Changer l'organe plutôt que d'affaiblir le patient
Certes, des techniques pour contourner cette incompatibilité existent depuis la fin des années 80. Mais elles sont lourdes, exigeant de traiter le receveur pendant des jours pour affaiblir son système immunitaire et « filtrer » ses anticorps. Ces protocoles, complexes, reposent de plus quasi exclusivement sur des dons de personnes vivantes.
La nouvelle approche, elle, change radicalement de perspective. Plutôt que de s’acharner sur le système immunitaire du patient, pourquoi ne pas rendre l’organe lui-même neutre ? L’idée est d’utiliser un cocktail d’enzymes pour littéralement « gommer » les marqueurs sanguins de l’organe du donneur.
Des ciseaux moléculaires pour une toile blanche
Le secret réside dans deux enzymes, identifiées en 2019, qui agissent comme de minuscules ciseaux moléculaires. Leur mission : découper les antigènes A à la surface des vaisseaux sanguins du rein. « C’est comme enlever la peinture rouge d’une voiture et découvrir l’apprêt neutre en dessous », explique Stephen G. Withers, l’un des auteurs de l’étude. Une fois cette étape franchie, l’organe ne crie plus « étranger » au système immunitaire du receveur.
Concrètement, les chercheurs ont simplement ajouté ces enzymes au liquide de conservation qui maintient l’organe viable avant la greffe.

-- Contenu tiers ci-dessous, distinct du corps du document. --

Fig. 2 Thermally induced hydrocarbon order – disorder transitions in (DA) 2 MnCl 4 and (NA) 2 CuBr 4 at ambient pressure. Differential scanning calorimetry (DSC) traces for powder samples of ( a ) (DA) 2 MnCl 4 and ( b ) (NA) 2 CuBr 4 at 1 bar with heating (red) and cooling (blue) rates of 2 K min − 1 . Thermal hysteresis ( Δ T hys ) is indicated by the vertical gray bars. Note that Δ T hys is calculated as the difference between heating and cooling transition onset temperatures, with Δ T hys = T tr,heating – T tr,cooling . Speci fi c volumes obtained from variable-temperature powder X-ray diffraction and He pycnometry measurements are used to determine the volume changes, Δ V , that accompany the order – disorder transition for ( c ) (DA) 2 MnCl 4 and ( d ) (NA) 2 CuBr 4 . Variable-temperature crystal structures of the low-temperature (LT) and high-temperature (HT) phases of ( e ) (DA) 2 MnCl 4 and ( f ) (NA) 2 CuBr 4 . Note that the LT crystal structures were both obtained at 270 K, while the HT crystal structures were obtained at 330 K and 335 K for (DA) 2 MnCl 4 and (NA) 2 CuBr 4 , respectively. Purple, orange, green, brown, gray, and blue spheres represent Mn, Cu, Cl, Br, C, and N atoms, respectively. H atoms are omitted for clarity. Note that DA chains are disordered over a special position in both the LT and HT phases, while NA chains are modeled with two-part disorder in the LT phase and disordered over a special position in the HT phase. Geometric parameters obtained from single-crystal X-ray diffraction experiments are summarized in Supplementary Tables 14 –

En deux heures environ, le rein de type A était suffisamment « nettoyé » pour être considéré comme un organe de type O.
L'épreuve du feu : deux jours de fonctionnement
Une fois transplanté chez un patient en état de mort cérébrale – un modèle essentiel pour ce type de recherche –, le rein a commencé à fonctionner normalement. Il a produit de l’urine et filtré le sang sans aucun signe de rejet hyperaigu. Un succès. Pour pousser le test à ses limites, l’équipe a délibérément choisi de ne pas administrer les traitements anti-rejet habituels.

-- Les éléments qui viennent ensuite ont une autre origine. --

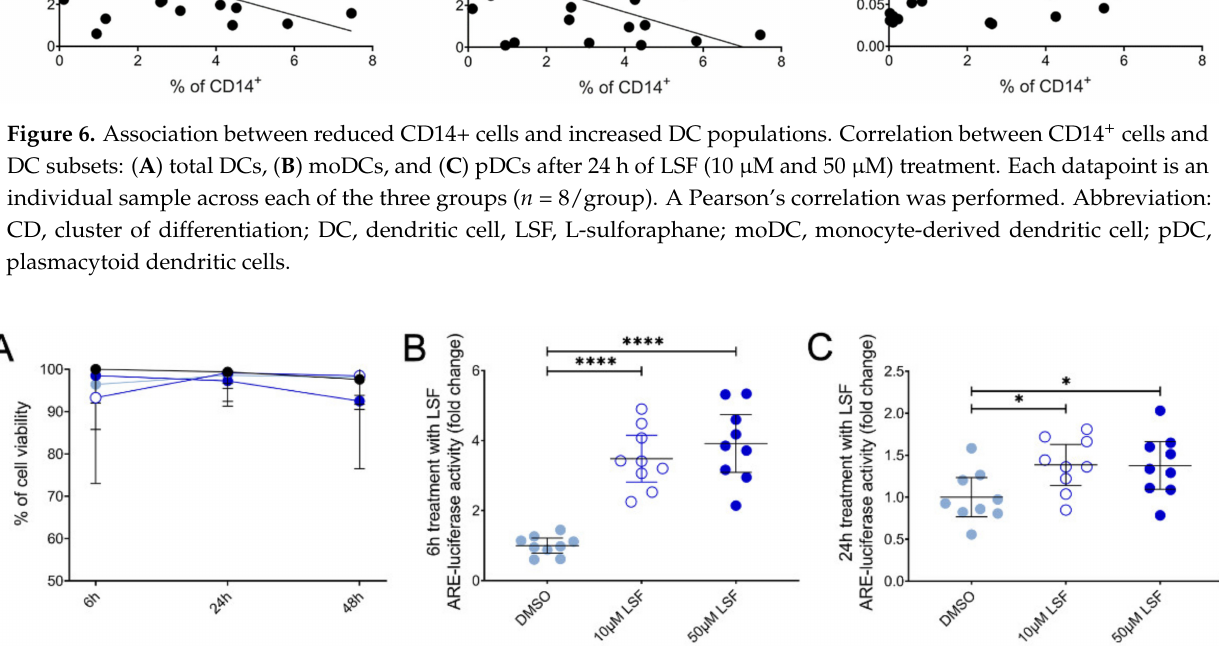
Figure 7. The effect of 10 µ M or 50 µ M LSF on Nrf2-ARE activity in THP-1 monocytes. Cell viability ( A ) and ARE-luciferase reporter activity after 6 h ( B ) and 24 h ( C ) of LSF treatment are shown. Data was collected as three independent experiments. The mean ± 95% CI are displayed. DMSO was used a vehicle control for LSF treatments. * p < 0.05, **** p < 0.0001 compared to the untreated DMSO control cells using the Student’s t -test. Legend: • Control, 10 µ M LSF, • 50 µ M LSF, • DMSO. Abbreviation: ARE, antioxidant response element; CI, confidence interval; DMSO; dimethyl sulfoxide; LSF,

Pendant deux jours, tout s’est bien passé. Ce n’est qu’au troisième jour que les marqueurs du groupe sanguin ont commencé à réapparaître timidement à la surface de l’organe, déclenchant une légère réaction immunitaire. Les dommages observés étaient cependant bien moindres que lors d’une greffe incompatible classique.
une promesse d'équité
Loin d’être un échec, cette réapparition tardive des antigènes est une mine d’informations. « C’est la première fois que nous observons ce phénomène chez l’humain », souligne le professeur Withers. Cela donne des pistes précieuses pour affiner la technique et, peut-être, la combiner avec des traitements anti-rejet plus légers à l’avenir.
La route est encore longue avant que cette méthode ne devienne une pratique courante dans les hôpitaux. Mais ce premier essai réussi chez l’humain est bien plus qu’une prouesse technique. C’est la promesse d’un accès plus équitable à la transplantation, où la chance d’obtenir un organe ne dépendrait plus de son groupe sanguin.